Thought I should try making a journal. If anyone reads it or not I don't know, but we will give it a try. :lol:

My name is Sam and I'm addicted to HorseForum...haha, just kidding. I own...just give me a second to count them all...4 cats, 2 dogs, 2 chickens, 2 ponies, a bird and thousands of fish. I basicly live on a mini farm, without the land. :?

Okay, Now to introduce the mutts...

Abby is a Appaloosa Pony, No idea the breed..She is spotty and a pony so we just call her a Appaloosa Pony. She probably has some sort of other breed in her but not sure. She is 5 years old, 13h and is pretty much a tarty B**** all the time. Which is expected since she is a mare :lol:. I have owned her for about 9 months now? At first we didn't get along, but with some helping, knowledgeable people we are going great!

Some pictures of the tart:




























Now for the other mutt. Chester is a reg part bred Arab. I got into contact with this breeders last year and they said he is Full, but because his Dam wasn't reg they could only breed him Part. He doesn't appear to be a Full Arab but what do I know? :lol: I got him May of last year but after loosing all of my confidence I ended up giving him back, only to receive him back last month.  He is going great! He hadn't been rode in almost 3 months and I got on him, very nervouisly, and he walked a couple of laps around the round yard just great! I got back on him on Saturday and Sunday and took him out of the round yard :shock:. Still did great! Didn't even spook, which is a surprise!

Pictures of the mutt:




























I'm going to try and keep it as entertaining as possible.
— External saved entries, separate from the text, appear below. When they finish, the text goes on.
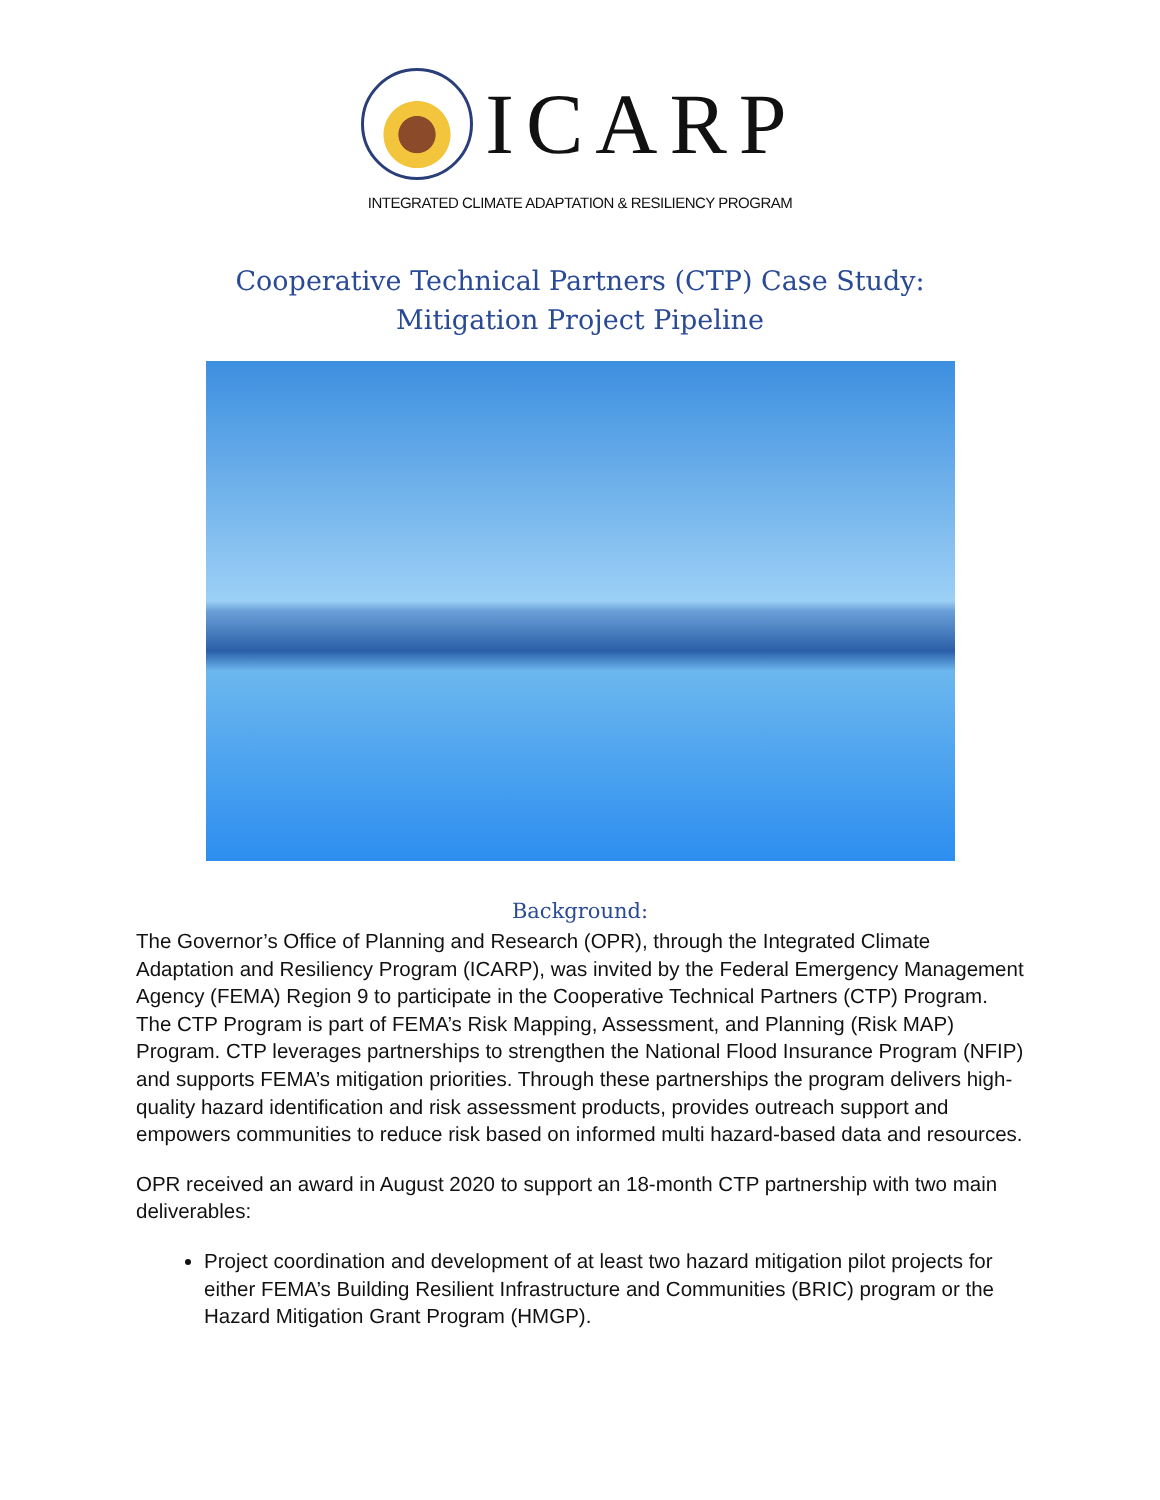ICARP
INTEGRATED CLIMATE ADAPTATION & RESILIENCY PROGRAM
Cooperative Technical Partners (CTP) Case Study:
Mitigation Project Pipeline
Background:
The Governor’s Office of Planning and Research (OPR), through the Integrated Climate Adaptation and Resiliency Program (ICARP), was invited by the Federal Emergency Management Agency (FEMA) Region 9 to participate in the Cooperative Technical Partners (CTP) Program. The CTP Program is part of FEMA’s Risk Mapping, Assessment, and Planning (Risk MAP) Program. CTP leverages partnerships to strengthen the National Flood Insurance Program (NFIP) and supports FEMA’s mitigation priorities. Through these partnerships the program delivers high-quality hazard identification and risk assessment products, provides outreach support and empowers communities to reduce risk based on informed multi hazard-based data and resources.
OPR received an award in August 2020 to support an 18-month CTP partnership with two main deliverables:
Project coordination and development of at least two hazard mitigation pilot projects for either FEMA’s Building Resilient Infrastructure and Communities (BRIC) program or the Hazard Mitigation Grant Program (HMGP).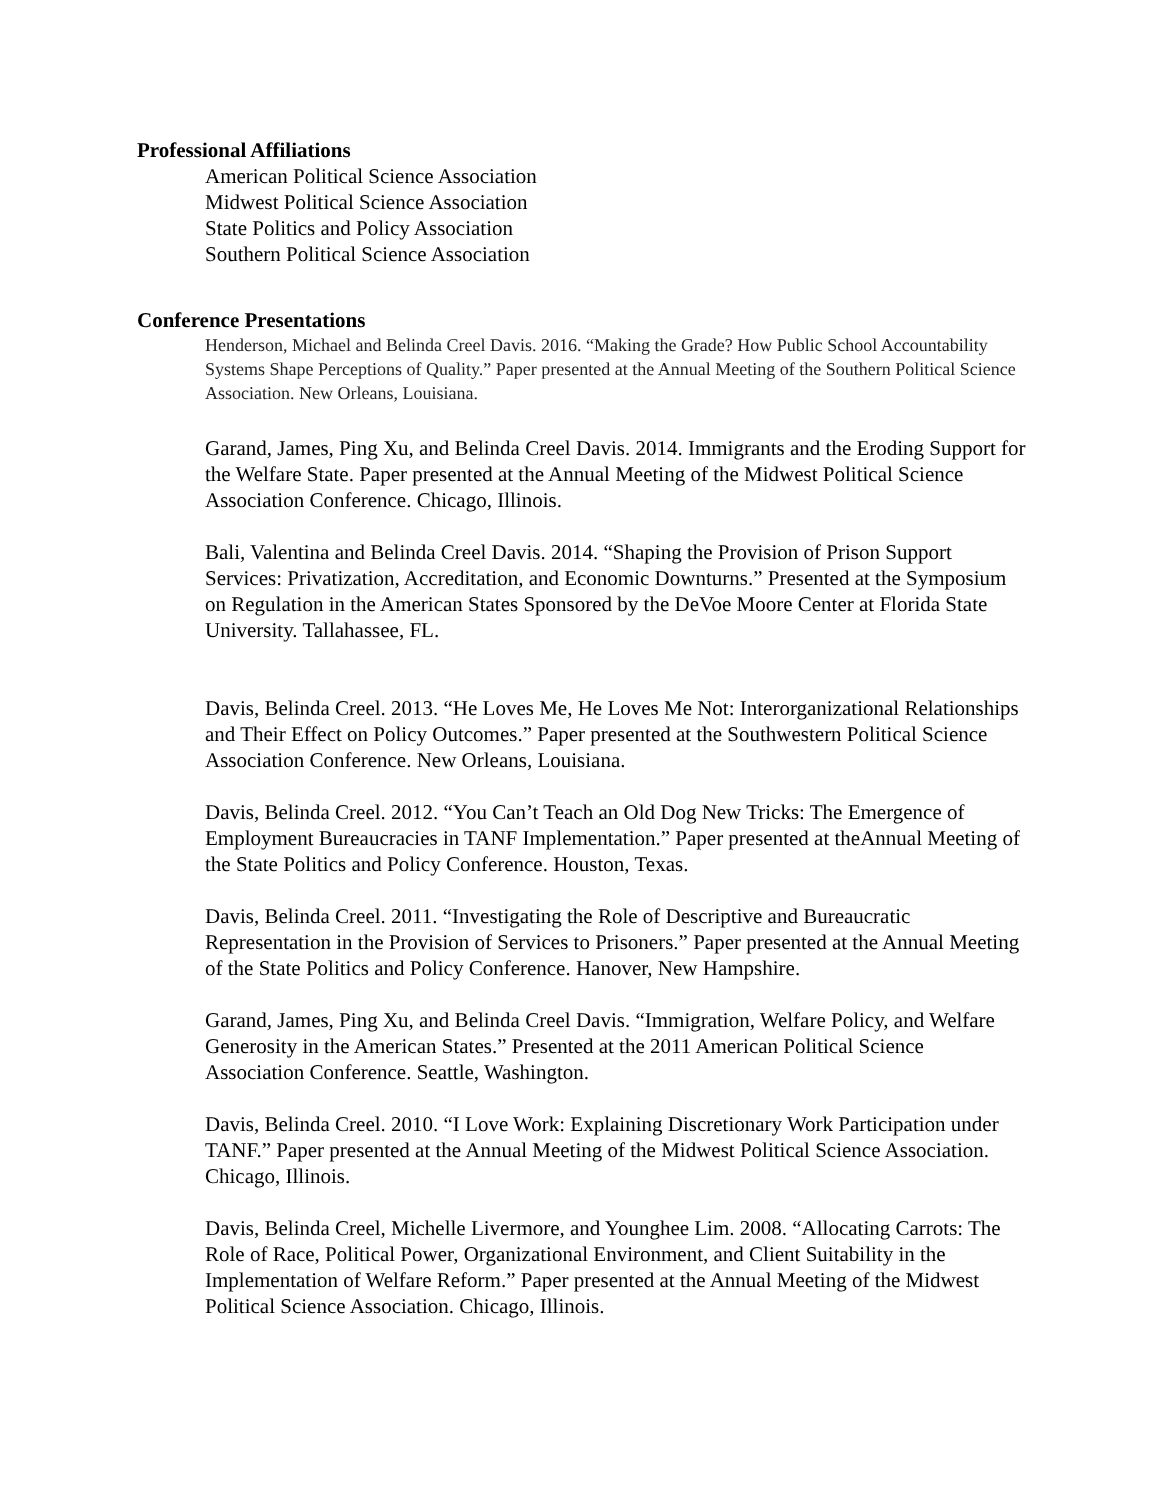Professional Affiliations
American Political Science Association
Midwest Political Science Association
State Politics and Policy Association
Southern Political Science Association
Conference Presentations
Henderson, Michael and Belinda Creel Davis. 2016. “Making the Grade? How Public School Accountability Systems Shape Perceptions of Quality.” Paper presented at the Annual Meeting of the Southern Political Science Association. New Orleans, Louisiana.
Garand, James, Ping Xu, and Belinda Creel Davis. 2014. Immigrants and the Eroding Support for the Welfare State. Paper presented at the Annual Meeting of the Midwest Political Science Association Conference. Chicago, Illinois.
Bali, Valentina and Belinda Creel Davis. 2014. “Shaping the Provision of Prison Support Services: Privatization, Accreditation, and Economic Downturns.” Presented at the Symposium on Regulation in the American States Sponsored by the DeVoe Moore Center at Florida State University. Tallahassee, FL.
Davis, Belinda Creel. 2013. “He Loves Me, He Loves Me Not: Interorganizational Relationships and Their Effect on Policy Outcomes.” Paper presented at the Southwestern Political Science Association Conference. New Orleans, Louisiana.
Davis, Belinda Creel. 2012. “You Can’t Teach an Old Dog New Tricks: The Emergence of Employment Bureaucracies in TANF Implementation.” Paper presented at theAnnual Meeting of the State Politics and Policy Conference. Houston, Texas.
Davis, Belinda Creel. 2011. “Investigating the Role of Descriptive and Bureaucratic Representation in the Provision of Services to Prisoners.” Paper presented at the Annual Meeting of the State Politics and Policy Conference. Hanover, New Hampshire.
Garand, James, Ping Xu, and Belinda Creel Davis. “Immigration, Welfare Policy, and Welfare Generosity in the American States.” Presented at the 2011 American Political Science Association Conference. Seattle, Washington.
Davis, Belinda Creel. 2010. “I Love Work: Explaining Discretionary Work Participation under TANF.” Paper presented at the Annual Meeting of the Midwest Political Science Association. Chicago, Illinois.
Davis, Belinda Creel, Michelle Livermore, and Younghee Lim. 2008. “Allocating Carrots: The Role of Race, Political Power, Organizational Environment, and Client Suitability in the Implementation of Welfare Reform.” Paper presented at the Annual Meeting of the Midwest Political Science Association. Chicago, Illinois.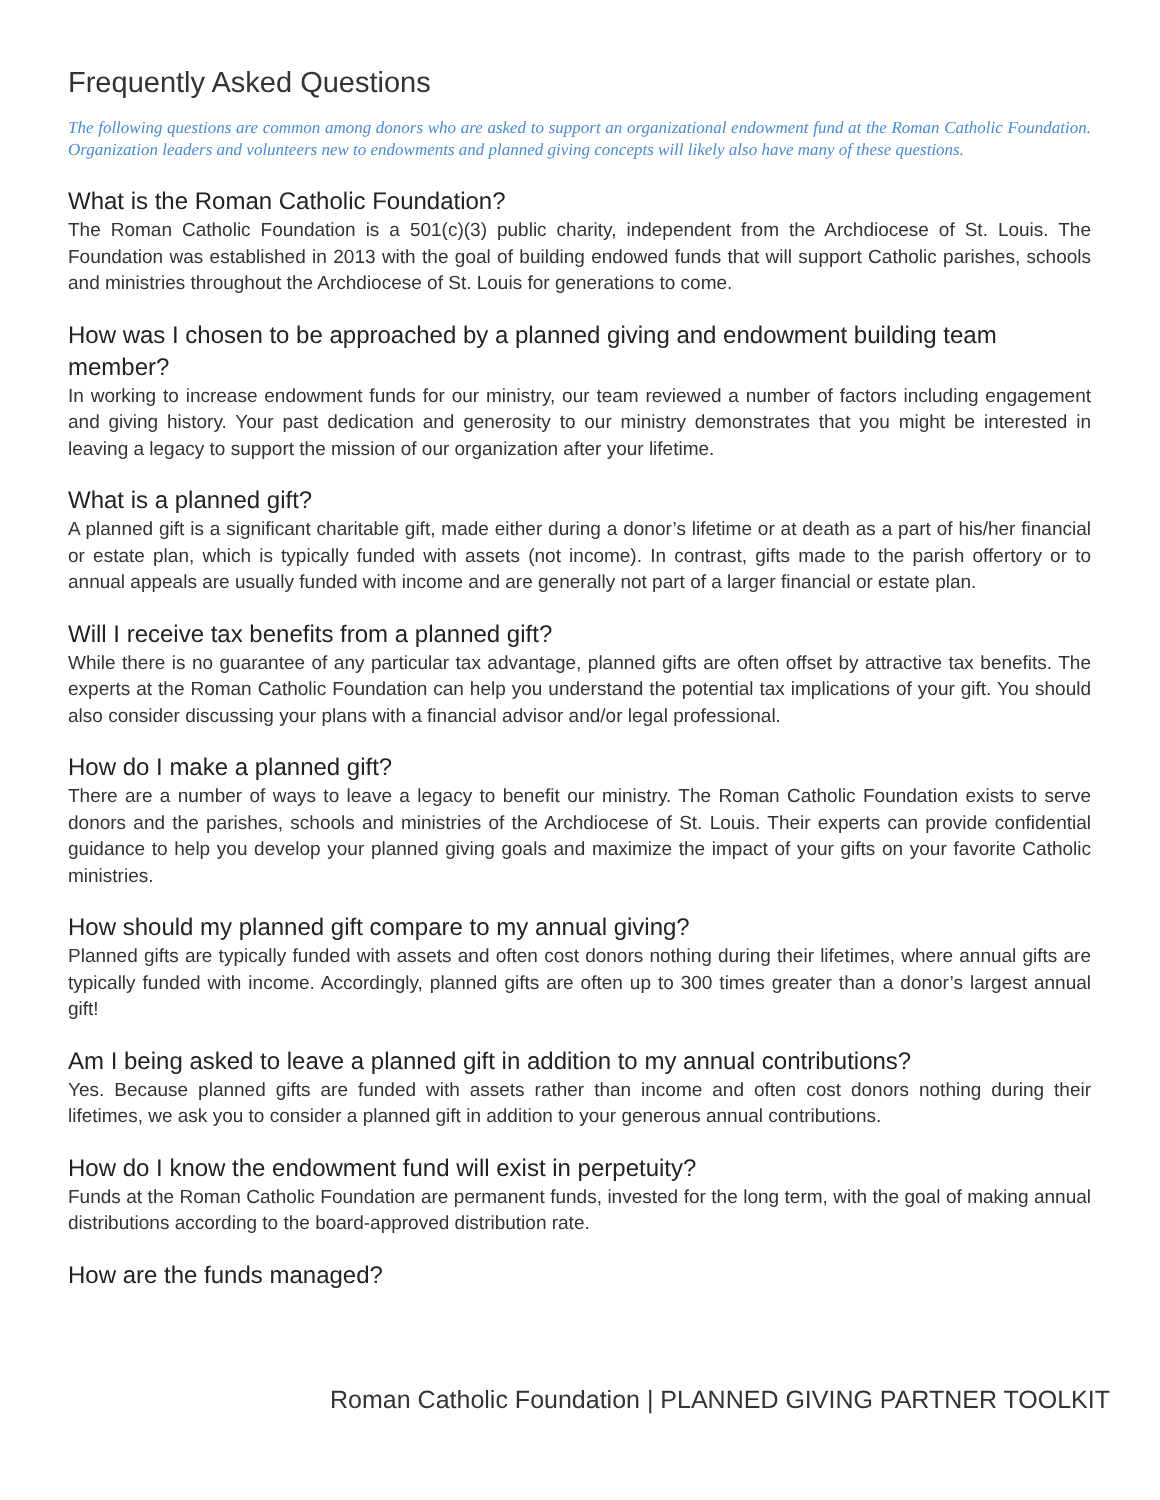Frequently Asked Questions
The following questions are common among donors who are asked to support an organizational endowment fund at the Roman Catholic Foundation. Organization leaders and volunteers new to endowments and planned giving concepts will likely also have many of these questions.
What is the Roman Catholic Foundation?
The Roman Catholic Foundation is a 501(c)(3) public charity, independent from the Archdiocese of St. Louis. The Foundation was established in 2013 with the goal of building endowed funds that will support Catholic parishes, schools and ministries throughout the Archdiocese of St. Louis for generations to come.
How was I chosen to be approached by a planned giving and endowment building team member?
In working to increase endowment funds for our ministry, our team reviewed a number of factors including engagement and giving history. Your past dedication and generosity to our ministry demonstrates that you might be interested in leaving a legacy to support the mission of our organization after your lifetime.
What is a planned gift?
A planned gift is a significant charitable gift, made either during a donor’s lifetime or at death as a part of his/her financial or estate plan, which is typically funded with assets (not income). In contrast, gifts made to the parish offertory or to annual appeals are usually funded with income and are generally not part of a larger financial or estate plan.
Will I receive tax benefits from a planned gift?
While there is no guarantee of any particular tax advantage, planned gifts are often offset by attractive tax benefits. The experts at the Roman Catholic Foundation can help you understand the potential tax implications of your gift. You should also consider discussing your plans with a financial advisor and/or legal professional.
How do I make a planned gift?
There are a number of ways to leave a legacy to benefit our ministry. The Roman Catholic Foundation exists to serve donors and the parishes, schools and ministries of the Archdiocese of St. Louis. Their experts can provide confidential guidance to help you develop your planned giving goals and maximize the impact of your gifts on your favorite Catholic ministries.
How should my planned gift compare to my annual giving?
Planned gifts are typically funded with assets and often cost donors nothing during their lifetimes, where annual gifts are typically funded with income. Accordingly, planned gifts are often up to 300 times greater than a donor’s largest annual gift!
Am I being asked to leave a planned gift in addition to my annual contributions?
Yes. Because planned gifts are funded with assets rather than income and often cost donors nothing during their lifetimes, we ask you to consider a planned gift in addition to your generous annual contributions.
How do I know the endowment fund will exist in perpetuity?
Funds at the Roman Catholic Foundation are permanent funds, invested for the long term, with the goal of making annual distributions according to the board-approved distribution rate.
How are the funds managed?
Roman Catholic Foundation | PLANNED GIVING PARTNER TOOLKIT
Hopefully I don't sound too self centred :lol: I might also ask questions about the horses or other topics from time to time.

ENJOY!


----------



## Sunny06 (Jun 22, 2009)

Your 'mutt' is adorable! I find _they_ make the best ones.


----------



## CrazyChester (May 5, 2008)

Sunny06 said:


> Your 'mutt' is adorable! I find _they_ make the best ones.


Thankyou! Yes they are the best ones, wouldn't trade my Mutts for anything..Although sometimes I want to :lol:


----------



## Sunny06 (Jun 22, 2009)

^ Lol, every horse gets hated eventually  Usually only lasts 5 minutes.


----------



## CrazyChester (May 5, 2008)

Yep! Then they do something cute and we are "awww"ing over them again..Bloody Horses


----------